On 18 October, 2016, the US Food and Drug Administration (FDA) approved atezolizumab (TECENTRIQ, Genentech Oncology) for the treatment of patients with metastatic non-small cell lung cancer (NSCLC) whose disease progressed during or following platinum-containing chemotherapy. Patients with EGFR or ALK genomic tumour aberrations should have disease progression on FDA-approved therapy for these aberrations prior to receiving atezolizumab.
Atezolizumab is a programmed death-ligand 1 (PD-L1) blocking antibody that previously received FDA accelerated approval for the treatment of locally advanced or metastatic urothelial carcinoma that has progressed after platinum-containing chemotherapy.
This approval was based on two international, randomised, open-label clinical trials (OAK and POPLAR) that demonstrated consistent results in efficacy and safety in a total of 1137 patients with NSCLC. Compared with docetaxel, treatment with atezolizumab in the intended patient population in the two trials resulted in a 4.2 and a 2.9 month improvement in overall survival (OS), respectively.
The results from the OAK study were presented recently at ESMO 2016 Congress.
The median OS in OAK was 13.8 months (95% confidence interval [CI] 11.8,15.7) in the atezolizumab arm compared to 9.6 months (95% CI 8.6,11.2) in the docetaxel arm (hazard ratio [HR]=0.74 [95% CI 0.63,0.87]; p=0.0004).

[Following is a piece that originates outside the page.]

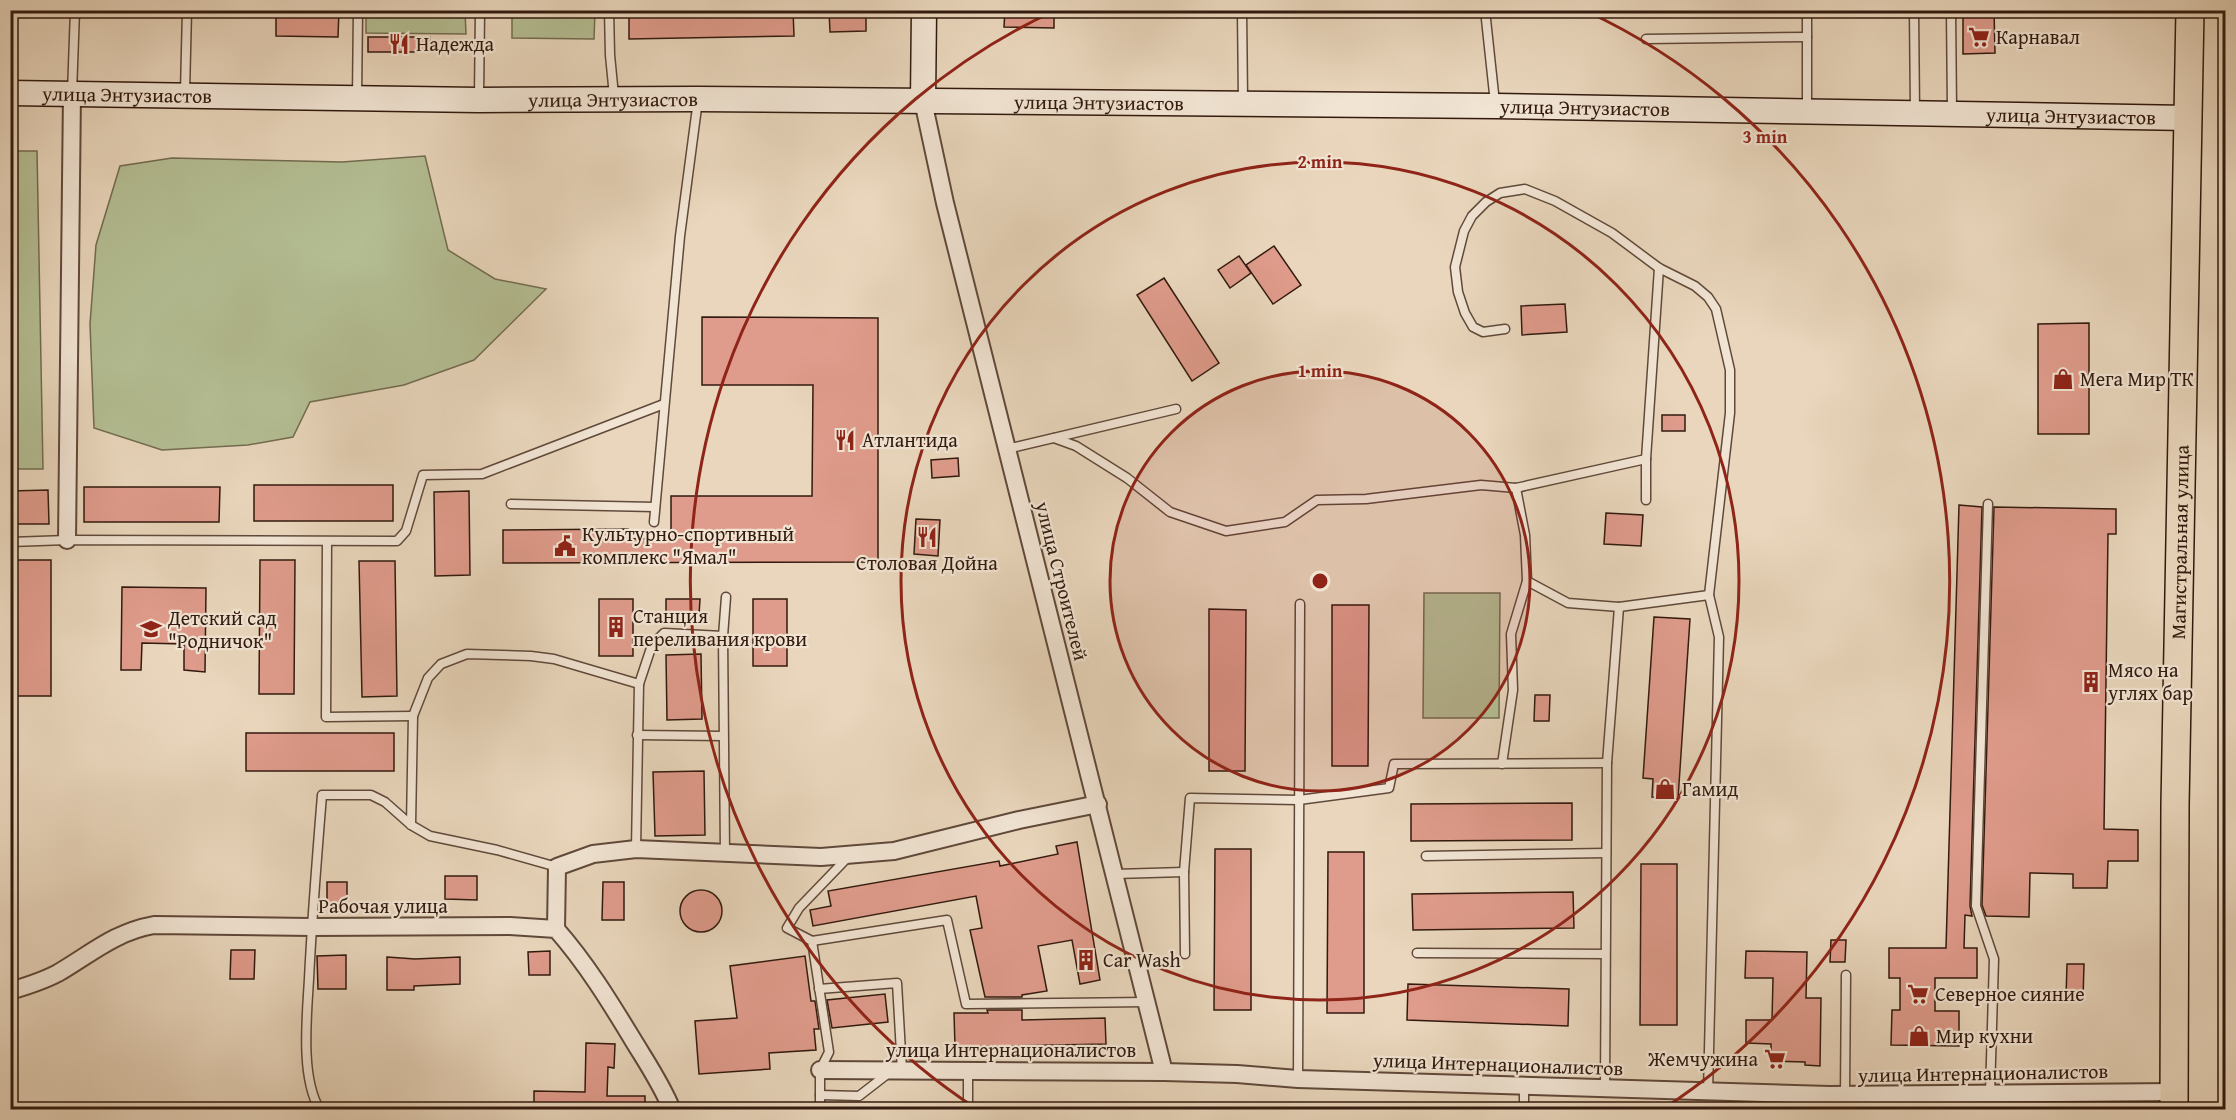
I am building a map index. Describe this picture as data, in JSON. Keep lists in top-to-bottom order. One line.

The median OS in POPLAR was 12.6 months (95% CI 9.7, 16.0) and 9.7 months (95% CI 8.6, 12.0) (HR=0.69 [95% CI 0.52, 0.92]) for the atezolizumab and docetaxel arms, respectively.
The most common (greater than or equal to 20%) adverse reactions in patients in the primary safety analysis population (POPLAR trial) in patients treated with atezolizumab were fatigue, decreased appetite, dyspnoea, cough, nausea, musculoskeletal pain, and constipation. The most common (greater than or equal to 2%) grade 3-4 adverse events in patients treated with atezolizumab were dyspnoea, pneumonia, hypoxia, hyponatraemia, fatigue, anaemia, musculoskeletal pain, AST increase, ALT increase, dysphagia, and arthralgia. Clinically significant immune-related adverse events for patients receiving atezolizumab included pneumonitis, hepatitis, colitis, and thyroid disease.
The recommended atezolizumab dose is 1200 mg administered as an intravenous infusion over 60 minutes every three weeks until disease progression or unacceptable toxicity.